The algorithm can predict results from nine different tests, from skin corrosion to eye irritation, which authors say comprised 57% of all animal testing done in the EU in 2011.

- More Here (here & full paper here)

Wisdom Of The Week

These days the question of what it means to be a “true” American resists rational analysis. Whatever one can say about Americans that is true, the opposite is equally true. We are the most godless and most religious, the most puritanical and most libertine, the most charitable and most heartless of societies. We espouse the maxim “that government is best which governs least,” yet look to government to address our every problem. Our environmental conscientiousness is outmatched only by our environmental recklessness. We are outlaws obsessed by the rule of law, individualists devoted to communitarian values, a nation of fat people with anorexic standards of beauty. The only things we love more than nature’s wilderness are our cars, malls, and digital technology. The paradoxes of the American psyche go back at least as far as our Declaration of Independence, in which slave owners proclaimed that all men are endowed by their creator with an unalienable right to liberty.

[---]

When Thoreau’s abolitionist friend Parker Pillsbury visited him shortly before he died and found him “deathly weak and pale,” he took his hand and remarked to Thoreau, “I suppose this is the best you can do now.” Thoreau smiled and “gasped a faint assent.” When Pillsbury then said, “The outworks seem almost ready to give way,” Thoreau whispered, “Yes,—but as long as she cracks she holds.” This was a saying common among boys skating on the thinning ice of lakes and ponds, meaning that as long as the ice cracks, winter still holds.

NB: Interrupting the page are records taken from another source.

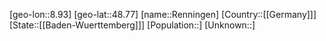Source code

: ﻿---
location: [48.77,8.93]
type: City
tags:
- geo/City


SpocWebEntityId: 33712
isDeleted: false
confidential: public

---
[geo-lon::8.93]
[geo-lat::48.77]
[name::Renningen]
[Country::[[Germany]]]
[State::[[Baden-Wuerttemberg]]]
[Population::]
[Unknown::]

By his own account Pillsbury then remarked to Thoreau, “You seem so near the dark river, that I almost wonder how the opposite shore may appear to you.” Thoreau’s answer remains, for all intents and purposes, his last word: “One world at a time.”

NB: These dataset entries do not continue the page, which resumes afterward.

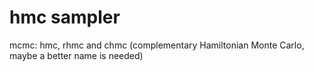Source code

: # hmc sampler
mcmc: hmc, rhmc and chmc (complementary Hamiltonian Monte Carlo, maybe a better name is needed)

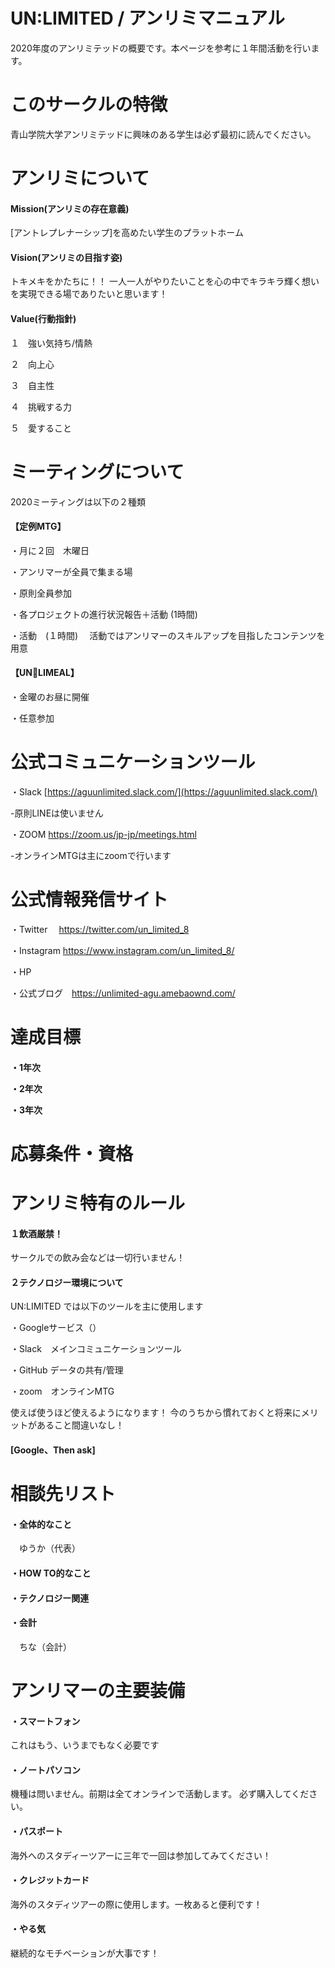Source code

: # UN:LIMITED / アンリミマニュアル

2020年度のアンリミテッドの概要です。本ページを参考に１年間活動を行います。



# このサークルの特徴

青山学院大学アンリミテッドに興味のある学生は必ず最初に読んでください。

# アンリミについて

<h4>Mission(アンリミの存在意義)</h4>
[アントレプレナーシップ]を高めたい学生のプラットホーム

<h4>Vision(アンリミの目指す姿)</h4>
トキメキをかたちに！！
一人一人がやりたいことを心の中でキラキラ輝く想いを実現できる場でありたいと思います！

<h4>Value(行動指針)</h4>

１　強い気持ち/情熱
  
２　向上心

３　自主性

４　挑戦する力

５　愛すること


# ミーティングについて
2020ミーティングは以下の２種類
<h4>【定例MTG】</h4>

・月に２回　木曜日

・アンリマーが全員で集まる場

・原則全員参加

・各プロジェクトの進行状況報告＋活動 (1時間)

・活動　(１時間)
　活動ではアンリマーのスキルアップを目指したコンテンツを用意

<h4>【UN🍴LIMEAL】</h4>

・金曜のお昼に開催

・任意参加

# 公式コミュニケーションツール

・Slack [https://aguunlimited.slack.com/](https://aguunlimited.slack.com/)

-原則LINEは使いません

・ZOOM  https://zoom.us/jp-jp/meetings.html

-オンラインMTGは主にzoomで行います

# 公式情報発信サイト

・Twitter　 https://twitter.com/un_limited_8

・Instagram  https://www.instagram.com/un_limited_8/

・HP　

・公式ブログ　https://unlimited-agu.amebaownd.com/


# 達成目標
<h4>
 
・1年次
  
・2年次

・3年次

</h4>

# 応募条件・資格



# アンリミ特有のルール

<h4>１飲酒厳禁！</h4>

サークルでの飲み会などは一切行いません！

<h4>２テクノロジー環境について</h4>

UN:LIMITED では以下のツールを主に使用します

・Googleサービス（）
  
・Slack　メインコミュニケーションツール

・GitHub データの共有/管理

・zoom　オンラインMTG


使えば使うほど使えるようになります！
今のうちから慣れておくと将来にメリットがあること間違いなし！


<h4>[Google、Then ask]</h4>

# 相談先リスト

<h4>・全体的なこと</h4>　ゆうか（代表）
 
<h4>・HOW TO的なこと</h4>
  
<h4>・テクノロジー関連</h4>

<h4>・会計</h4>　ちな（会計）



# アンリマーの主要装備

<h4>・スマートフォン</h4>
  これはもう、いうまでもなく必要です
  
<h4>・ノートパソコン</h4>
  機種は問いません。前期は全てオンラインで活動します。
  必ず購入してください。
  
<h4>・パスポート</h4>
海外へのスタディーツアーに三年で一回は参加してみてください！

<h4>・クレジットカード</h4>
海外のスタディツアーの際に使用します。一枚あると便利です！

<h4>・やる気</h4>
継続的なモチベーションが大事です！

Thoreau had an almost mystical reverence for facts, above all the fact of death. In Walden he wrote:


If you stand right fronting and face to face to a fact, you will see the sun glimmer on both its surfaces, as if it were a cimeter, and feel its sweet edge dividing you through the heart and marrow, and so you will happily conclude your mortal career. Be it life or death, we crave only reality.

Among Americans nothing has more authority than facts. Of course the contrary is also true (a quarter of Americans believe the sun revolves around the earth; more than three quarters believe there is indisputable evidence that aliens have visited our planet). Is it true that we crave reality? Yes, but we crave irreality just as much if not more. Our addiction to our television, computer, and cell phone screens confirms as much. As for death, it does not seem that today we have a knack for concluding our mortal careers “happily.”

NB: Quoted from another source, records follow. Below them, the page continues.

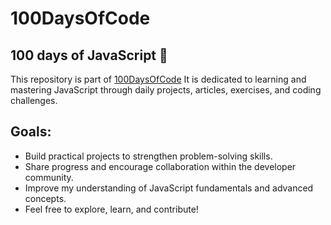 # 100DaysOfCode
## 100 days of JavaScript 🚀
This repository is part of [100DaysOfCode](https://www.100daysofcode.com) It is dedicated to learning and mastering JavaScript through daily projects, articles, exercises, and coding challenges. 

## Goals:
- Build practical projects to strengthen problem-solving skills.
- Share progress and encourage collaboration within the developer community.
- Improve my understanding of JavaScript fundamentals and advanced concepts.
- Feel free to explore, learn, and contribute!
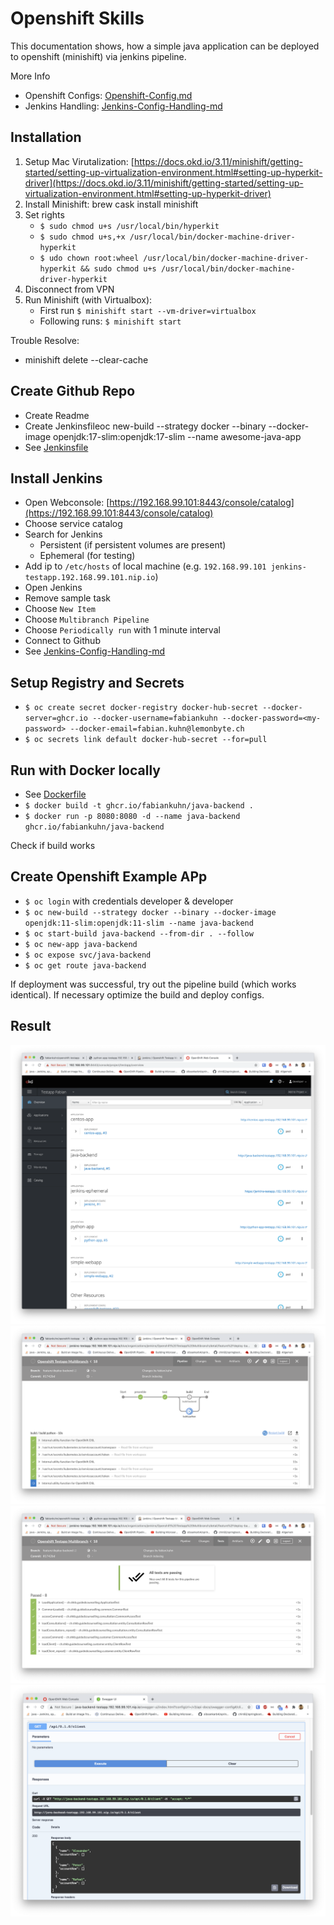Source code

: # Openshift Skills
This documentation shows, how a simple java application can be deployed to openshift (minishift) via jenkins pipeline.

More Info
- Openshift Configs: [Openshift-Config.md](_docs/Openshift-Config.md)
- Jenkins Handling: [Jenkins-Config-Handling-md](_docs/Jenkins-Config-Handling.md)

## Installation
1. Setup Mac Virutalization: [https://docs.okd.io/3.11/minishift/getting-started/setting-up-virtualization-environment.html#setting-up-hyperkit-driver](https://docs.okd.io/3.11/minishift/getting-started/setting-up-virtualization-environment.html#setting-up-hyperkit-driver)
2. Install Minishift: brew cask install minishift
3. Set rights
	- `$ sudo chmod u+s /usr/local/bin/hyperkit`
	- `$ sudo chmod u+s,+x /usr/local/bin/docker-machine-driver-hyperkit`
	- `$ udo chown root:wheel /usr/local/bin/docker-machine-driver-hyperkit && sudo chmod u+s /usr/local/bin/docker-machine-driver-hyperkit`
4. Disconnect from VPN
5. Run Minishift (with Virtualbox): 
   - First run `$ minishift start --vm-driver=virtualbox` 
   - Following runs: `$ minishift start`
   
Trouble Resolve:
- minishift delete --clear-cache

## Create Github Repo
- Create Readme
- Create Jenkinsfileoc new-build --strategy docker --binary --docker-image openjdk:17-slim:openjdk:17-slim --name awesome-java-app
- See [Jenkinsfile](Jenkinsfile)

## Install Jenkins
- Open Webconsole: [https://192.168.99.101:8443/console/catalog](https://192.168.99.101:8443/console/catalog)
- Choose service catalog
- Search for Jenkins
    - Persistent (if persistent volumes are present)
    - Ephemeral (for testing)
- Add ip to `/etc/hosts` of local machine (e.g. `192.168.99.101 jenkins-testapp.192.168.99.101.nip.io`)
- Open Jenkins
- Remove sample task
- Choose `New Item`
- Choose `Multibranch Pipeline`
- Choose `Periodically run` with 1 minute interval
- Connect to Github
- See [Jenkins-Config-Handling-md](_docs/Jenkins-Config-Handling.md)

## Setup Registry and Secrets
- `$ oc create secret docker-registry docker-hub-secret --docker-server=ghcr.io --docker-username=fabiankuhn --docker-password=<my-password> --docker-email=fabian.kuhn@lemonbyte.ch`
- `$ oc secrets link default docker-hub-secret --for=pull`

## Run with Docker locally
- See [Dockerfile](backend/Dockerfile)
- `$ docker build -t ghcr.io/fabiankuhn/java-backend .`
- `$ docker run -p 8080:8080 -d --name java-backend ghcr.io/fabiankuhn/java-backend`

Check if build works

## Create Openshift Example APp
- `$ oc login` with credentials developer & developer
- `$ oc new-build --strategy docker --binary --docker-image openjdk:11-slim:openjdk:11-slim --name java-backend`
- `$ oc start-build java-backend --from-dir . --follow`
- `$ oc new-app java-backend`
- `$ oc expose svc/java-backend`
- `$ oc get route java-backend`

If deployment was successful, try out the pipeline build (which works identical). If necessary optimize the build and deploy configs.

## Result
![Demo-1](_docs/Screenshot_demo-1.png)
![Demo-2](_docs/Screenshot_demo-2.png)
![Demo-3](_docs/Screenshot_demo-3.png)
![Demo-4](_docs/Screenshot_demo-4.png)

I believe there are two immensely important Thoreauvian legacies that call out for retrieval among his fellow citizens today. One is learning to live deliberately, fronting “only the essential facts of life,” so that death may be lived for what it is—the natural, and not tragic, outcome of life.

The other equally important lesson is how to touch the hard matter of the world, how to see the world again in its full range of detail, diversity, and infinite reach. Nothing has suffered greater impoverishment in our era than our ability to see the visible world. It has become increasingly invisible to us as we succumb to the sorcery of our digital screens. It will take the likes of Henry David Thoreau, the most keen-sighted American of all, to teach us how to discover America again and see it for what it is.

- Henry David Thoreau, The True American


Quote of the Day

I recently read in the book My Stroke of Insight by brain scientist Jill Bolte Taylor that the natural life span of an emotion—the average time it takes for it to move through the nervous system and body—is only a minute and a half. After that we need thoughts to keep the emotion rolling. So if we wonder why we lock into painful emotional states like anxiety, depression, or rage, we need look no further than our own endless stream of inner dialogue.